Big Note in Theory: Rs.500 is aam admi’s essential

With regard to demonetisation of Rs.500, I assume there was no comprehension of its usage. With rising cost of living and inflation, Rs.500 has become a ‘common’ note that is being frequently used, exchanged and converted into small change. However, policy makers probably missed the extent of its usage and reach. Recently, in a meeting on demonetisation, a regional party leader declared that their long standing demand was to ban ‘big’ notes. He went on to explain that ‘big’ note facilitates black money holders to stash away more and more easily. I asked him what is the definition of a ‘big’ note, and did they notice that Rs.500 note lost its ‘bigness’ as it became common.
On the other hand, apart from Rs.500 and 1,000 notes, India does not have any other ‘big’ notes. An essential qualification of a ‘big’ note is to reduce the volumes of cash into smaller packs. As corruption forms and levels increased, black money flow multiplied, rich people were still stuck with Rs.500 and Rs.1,000 notes. In the absence of higher denomination notes, both the black markets and with inflation, common people have been using and continuing to use Rs.500 note. This was not the case in the earlier years.
In the past, when you wanted Rs.500 notes to replace a stack of Rs.100 notes, bank cashiers used to snigger, and it required all your skills and influence to get such a wad. In the last few years, in not more than 5 to 6 years, slowly and steadily Rs.500 became a normal note, in the pockets of common people. Depth of its usage has not been assessed by the Prime Minister, nor his advisors.
Even people, knowledgeable and angry at the growth of black money, do not acknowledge that Rs.500 note is longer ‘big’. Secondly, Rs.500 became a normal note for all transactions of higher volume, between traders, traders and producers, and consumers. Agricultural produce is procured by traders, at agricultural markets, and beyond, through direct cash transactions. Fruit, vegetable and grain farmers insist on cash payments, at a cost, primarily to avoid multiple trips on payments, and also they require cash for their needs and next crop season investments. Traders also find it easier, since it helps them to avoid tax payments. No one wants a paper trail. Even government procurement agencies had to pay on the spot.

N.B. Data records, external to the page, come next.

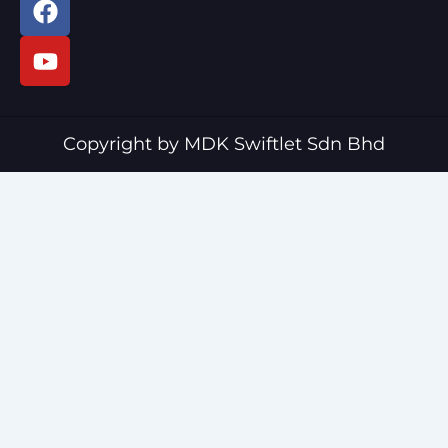
a
o
c
u
e
t
b
u
o
b
o
e
Copyright by MDK Swiftlet Sdn Bhd
k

According to the data available with the RBI, the number of Rs 500 notes in circulation increased from 1,141 crore pieces between 2014 and 2016, a whopping 38 percent increase over two years. Similarly, the number of Rs 1,000 notes rose 24.5 percent from 508 crore to 633 crore pieces during the period. Both the denominations together witnessed a jump of 33.6 percent over the two-year period. This increase could be explained by more and more ‘cash hoarding’ and/or usage.


Meanwhile, share of Rs 500 notes as a percent of total currency notes in circulation increased during the period from 14.7 percent to 17.4 percent. The corresponding figures for Rs 1,000 stood at 6.6 percent as of 31 March, 2014 and 7 percent as of 31 March 2016. In value terms, Rs 500 and Rs 1000 notes together account for Rs 14.2 lakh crore, which is 86.4 percent of the total as of 31 March, 2016. This is an increase from Rs 10.8 lakh crore (84.1 percent) in fiscal 2014.


According to the RBI press conference on 8th November, 2016, there are 16.5 billion ‘500-rupee’ notes and 6.7 billion ‘1000-rupee’ notes in circulation.


All these statistics substantiate the point that Rs.500 note is a norm, and has lost its ‘big’ note status as defined by the lobby that wants to control black money through currency demonetisation. Prime Minister was probably not advised on this, and has ended up putting common people into difficulties, by his bold initiative. His announcement should have been preceded by a preparation on increasing the circulation of Rs.100 notes, equivalent to the volumes and value of Rs.500 and Rs.1,000 notes. Prime Minister should have timed it better by being conscious of agricultural season. He was probably conscious of salaries and hence 8th day of the month was chosen.